The ones that just - boom! They're the best ones.
JOHN
I've got two more questions before I throw it to you guys. Is
there anyone that you'd like to collaborate writing with, and
why?
STEVE
Ah…
I mean you always say, you know, yeah Bob Dylan…no I'm pretty
happy collaborating with the people I collaborate with at the
moment.
AUDIENCE MEMBER
I'm
a big fan of Stephen Cummings, I was just wondering how you got
to work together?
STEVE
Stephen Cummings… he just rang me up and said do you want to produce
my album really. It was just as simple as that.

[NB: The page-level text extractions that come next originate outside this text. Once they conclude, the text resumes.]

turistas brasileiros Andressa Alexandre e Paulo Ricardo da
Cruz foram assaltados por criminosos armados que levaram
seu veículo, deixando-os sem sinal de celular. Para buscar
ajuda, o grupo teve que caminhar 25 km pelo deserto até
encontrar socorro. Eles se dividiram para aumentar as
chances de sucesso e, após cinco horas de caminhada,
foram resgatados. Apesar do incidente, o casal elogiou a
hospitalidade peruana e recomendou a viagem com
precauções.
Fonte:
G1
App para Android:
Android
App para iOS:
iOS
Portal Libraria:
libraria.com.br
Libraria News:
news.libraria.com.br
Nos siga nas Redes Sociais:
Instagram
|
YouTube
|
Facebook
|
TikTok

He kind of liked…I
think he liked what we were doing with Jack Frost, the kind of
ambient things with the songs and that's what he wanted.
JOHN
Last question - If you did that first song about Sue when you
were ten, you've been writing for quite a fair whack, why are
you still making music?
STEVE
Well, that's kind of what I do really and that's all I can say.
It's like going up to a carpenter and saying why do you do that.
That's what you do in life isn't it?